Pipes in parallel
Department of Civil and Environmental Engineering...New Mexico State University
Contents
1 Learning objectives
- Understand flow distribution in parallel pipe systems
- Apply continuity and energy principles to parallel pipes
- Compute flow split using proportional and iterative methods
- Interpret how diameter, length, and roughness affect flow
- Solve practical engineering problems involving parallel pipelines
Key points
- Equal head loss governs the system
- Flow adjusts based on hydraulic resistance
2 Concept
- Multiple pipes connect the same upstream and downstream nodes
- Flow splits into branches and recombines
- Common in water distribution and bypass systems
Key points
- Same endpoints → same energy drop
- Flow distribution is not equal
3 Governing principles
3.1 Continuity
$$ Q = Q_1 + Q_2 + \cdots + Q_n $$3.2 Energy (head loss equality)

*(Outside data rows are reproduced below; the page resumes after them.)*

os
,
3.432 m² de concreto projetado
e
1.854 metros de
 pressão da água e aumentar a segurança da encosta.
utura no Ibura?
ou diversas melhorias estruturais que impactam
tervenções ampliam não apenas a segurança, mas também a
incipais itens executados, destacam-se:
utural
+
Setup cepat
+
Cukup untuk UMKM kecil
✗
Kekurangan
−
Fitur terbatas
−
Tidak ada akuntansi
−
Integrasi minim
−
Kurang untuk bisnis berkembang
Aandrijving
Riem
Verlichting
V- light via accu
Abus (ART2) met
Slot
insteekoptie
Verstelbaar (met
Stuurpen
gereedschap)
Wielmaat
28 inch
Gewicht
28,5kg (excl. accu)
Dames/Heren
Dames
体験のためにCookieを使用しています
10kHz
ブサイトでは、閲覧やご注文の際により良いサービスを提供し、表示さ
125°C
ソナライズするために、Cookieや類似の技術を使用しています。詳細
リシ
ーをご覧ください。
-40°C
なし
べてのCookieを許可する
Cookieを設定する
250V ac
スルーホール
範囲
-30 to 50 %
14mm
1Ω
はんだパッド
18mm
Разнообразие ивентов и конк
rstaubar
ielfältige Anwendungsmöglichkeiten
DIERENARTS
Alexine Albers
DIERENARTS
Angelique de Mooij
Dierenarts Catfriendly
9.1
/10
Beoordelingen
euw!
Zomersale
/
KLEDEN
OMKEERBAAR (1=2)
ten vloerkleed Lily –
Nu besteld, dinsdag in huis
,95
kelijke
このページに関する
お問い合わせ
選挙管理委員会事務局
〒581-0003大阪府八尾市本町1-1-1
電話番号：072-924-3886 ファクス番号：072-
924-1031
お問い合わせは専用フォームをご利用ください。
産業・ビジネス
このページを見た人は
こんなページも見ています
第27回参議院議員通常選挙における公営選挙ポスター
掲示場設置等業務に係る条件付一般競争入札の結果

$$ h_{L1} = h_{L2} = \cdots = h_{Ln} $$- All parallel pipes experience the same head loss
Key points
- Equal head loss, not equal discharge
4 Head loss models
4.1 Darcy–Weisbach
$$ h_L = f \frac{L}{D} \frac{V^2}{2g} $$ $$ Q = VA $$ $$ h_L \propto \frac{L}{D^5} Q^2 $$4.2 Hazen–Williams
$$ h_L = K Q^{1.852} $$- Common in water systems
- Nonlinear relation between $h_L$ and $Q$
5 Flow distribution
$$ h_{L1}(Q_1) = h_{L2}(Q_2) $$ $$ Q = Q_1 + Q_2 $$- Larger, shorter, smoother pipes carry more flow
- Smaller, longer, rougher pipes carry less flow
Key points
- Distribution depends on resistance
6 Solution strategy
6.1 Procedure
- Assume $Q_1$
- Compute $Q_2 = Q - Q_1$
- Compute $h_{L1}$ and $h_{L2}$
- Adjust until the two head losses are equal
6.2 Numerical methods
- Trial-and-error
- Spreadsheet solver
- Newton method (advanced)
Key points
- Iteration is standard
7 Worked example 1: same material pipes
- Same $L$, same roughness
- $D_1 = 0.30$ m, $D_2 = 0.15$ m
- $Q = 0.12$ m3/s
7.1 Step 1
$$ \frac{Q_1^2}{D_1^5} = \frac{Q_2^2}{D_2^5} $$7.2 Step 2
$$ \frac{Q_1}{Q_2} = \left( \frac{D_1}{D_2} \right)^{2.5} $$ $$ \frac{Q_1}{Q_2} = 2^{2.5} \approx 5.66 $$7.3 Step 3
$$ Q = Q_1 + Q_2 = 0.12 $$- Let $Q_2 = x$, then $Q_1 = 5.66x$
- \[ 5.66x + x = 0.12 \]
- \[ x = 0.018 \]
- \[ Q_1 = 0.102,\quad Q_2 = 0.018 \]
7.4 Interpretation
- Large pipe dominates flow
8 Worked example 2: iterative solution
- $L_1 = L_2 = 100$ m
- $D_1 = 0.20$ m, $D_2 = 0.15$ m
- $Q = 0.10$ m3/s
8.1 Step 1: initial guess
- Try $Q_1 = 0.05$ and $Q_2 = 0.05$
- The smaller pipe has the larger head loss for the same flow
- So Pipe 2 is carrying too much flow
8.2 Step 2
- Adjust the guess to $Q_1 = 0.07$ and $Q_2 = 0.03$
- Compare the two head losses using $$ \frac{h_{L1}}{h_{L2}} = \frac{Q_1^2 / D_1^5}{Q_2^2 / D_2^5} $$
- The ratio is about $0.88$
- This means $h_{L1} < h_{L2}$, so increase $Q_1$ slightly
8.3 Step 3
- Try $Q_1 \approx 0.072$ and $Q_2 \approx 0.028$
- Now the two head losses are approximately equal
8.4 Final answer
$$ Q_1 \approx 0.072,\quad Q_2 \approx 0.028 $$9 Physical interpretation
- Flow redistributes to equalize energy loss
- The lower-resistance branch carries more flow
- The system naturally balances resistance and discharge
10 Common mistakes
- Assuming equal flow
- Ignoring nonlinear dependence
- Mixing formulas incorrectly
- Ignoring minor losses
11 Quick check
- If Pipe 2 becomes rougher:
- $Q_2$ decreases
- Flow shifts to Pipe 1
12 Key points
- Equal head loss controls flow split
- Diameter strongly affects flow
- Iteration is usually required
- Always satisfy continuity and energy